Secondo la Corte, pur rimanendo immutata la rilevanza della questione, la modifiche introdotte dalla l. n. 70 del 2020, che mirano a una più intensa tutela del diritto di difesa del condannato, cui è ora garantita una piena partecipazione al procedimento avanti il tribunale di sorveglianza nel termine perentorio di trenta giorni decorrenti dal provvedimento di revoca, appaiono orientate nella stessa direzione dell’ordinanza di rimessione, con un effetto che potrebbe essere ritenuto suscettibile di ridimensionare o di emendare i vizi denunciati dal rimettente. Non spetta, tuttavia, al Giudice delle leggi, bensì al giudice rimettente la valutazione in concreto dell’incidenza di tali modifiche in riferimento alla non manifesta infondatezza delle questioni sollevate.
La Consulta ha dunque restituito gli atti al Magistrato di sorveglianza di Spoleto, per verificare se, alla luce del mutato quadro normativo determinatosi per effetto dello ius superveniens di cui alla legge n. 70 del 2020, le questioni di legittimità costituzionale sollevate siano ancora non manifestamente infondate.

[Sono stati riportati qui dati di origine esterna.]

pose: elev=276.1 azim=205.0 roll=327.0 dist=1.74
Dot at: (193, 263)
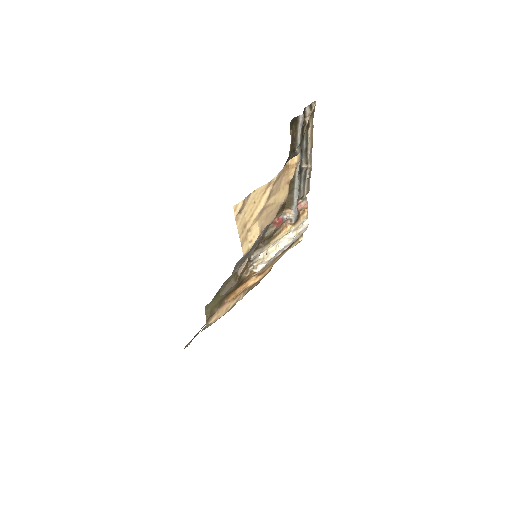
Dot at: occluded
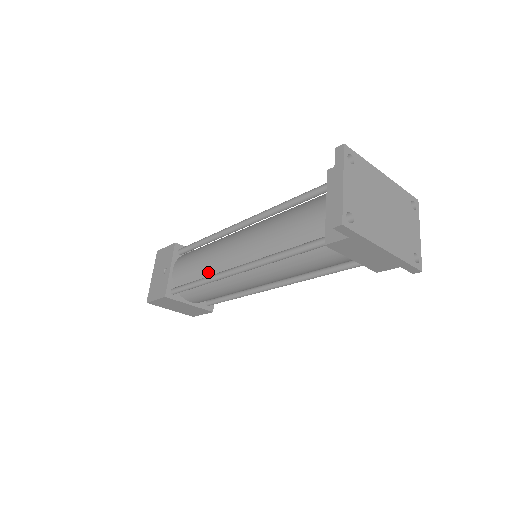
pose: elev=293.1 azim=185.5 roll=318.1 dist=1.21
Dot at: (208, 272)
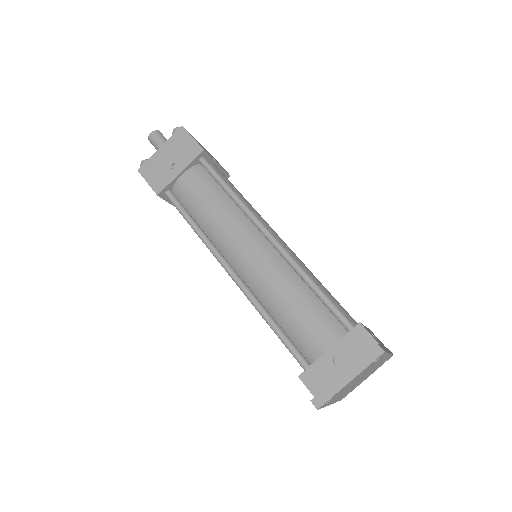
Dot at: (208, 230)
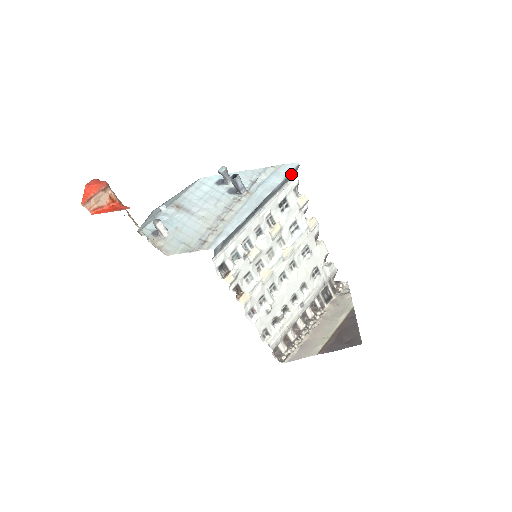
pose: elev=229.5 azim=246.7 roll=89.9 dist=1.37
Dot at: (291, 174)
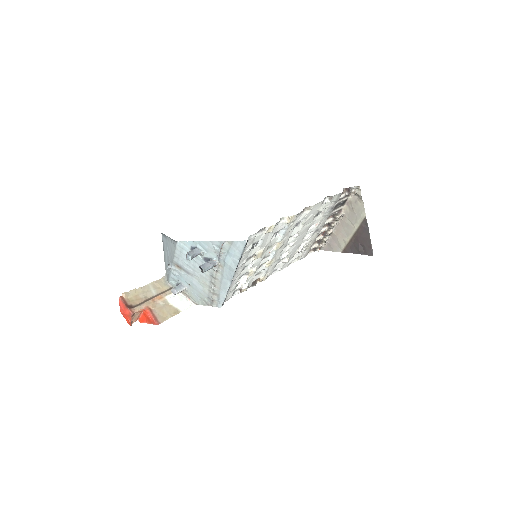
Dot at: occluded
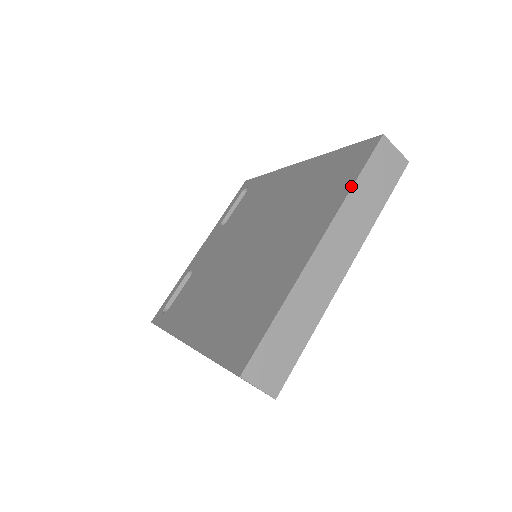
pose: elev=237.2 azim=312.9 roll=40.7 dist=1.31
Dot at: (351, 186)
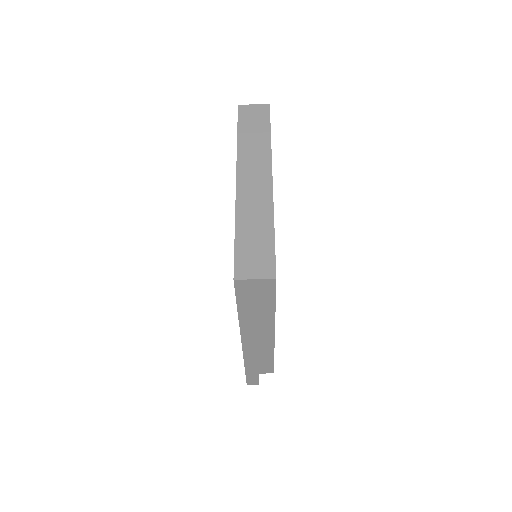
Dot at: (237, 140)
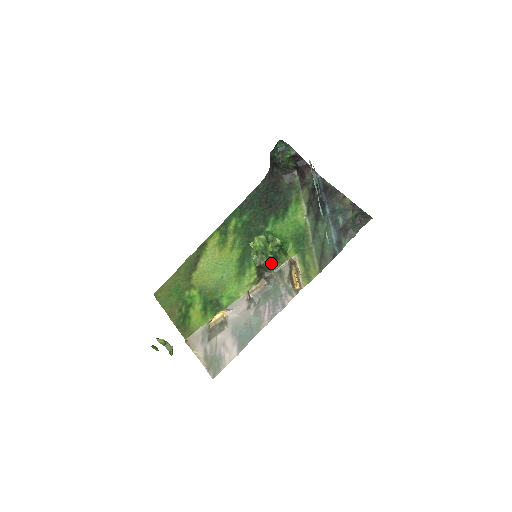
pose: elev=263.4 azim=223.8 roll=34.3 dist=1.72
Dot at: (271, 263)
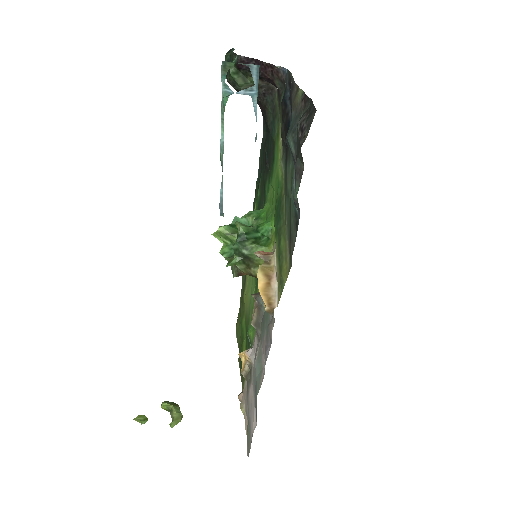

Merita rilevare come il giudice di Spoleto abbia prontamente adempiuto alle indicazioni della Corte costituzionale, ritenendo che, anche dopo la legge di conversione n. 70 del 2020, l’art. 2-bis, d.l. n. 28 del 2020 presenterebbe profili di incompatibilità costituzionale con gli artt. 3, 24, co. 2, e 111, co. 2, Cost. (Mag. sorv. Spoleto, ord. 18 agosto 2020, n. 1899). Il Giudice delle leggi dovrà quindi esaminare una ulteriore questione di legittimità costituzionale sulla disciplina del decreto legge n. 28 del 2020 concernente le scarcerazioni legate all’emergenza coronavirus.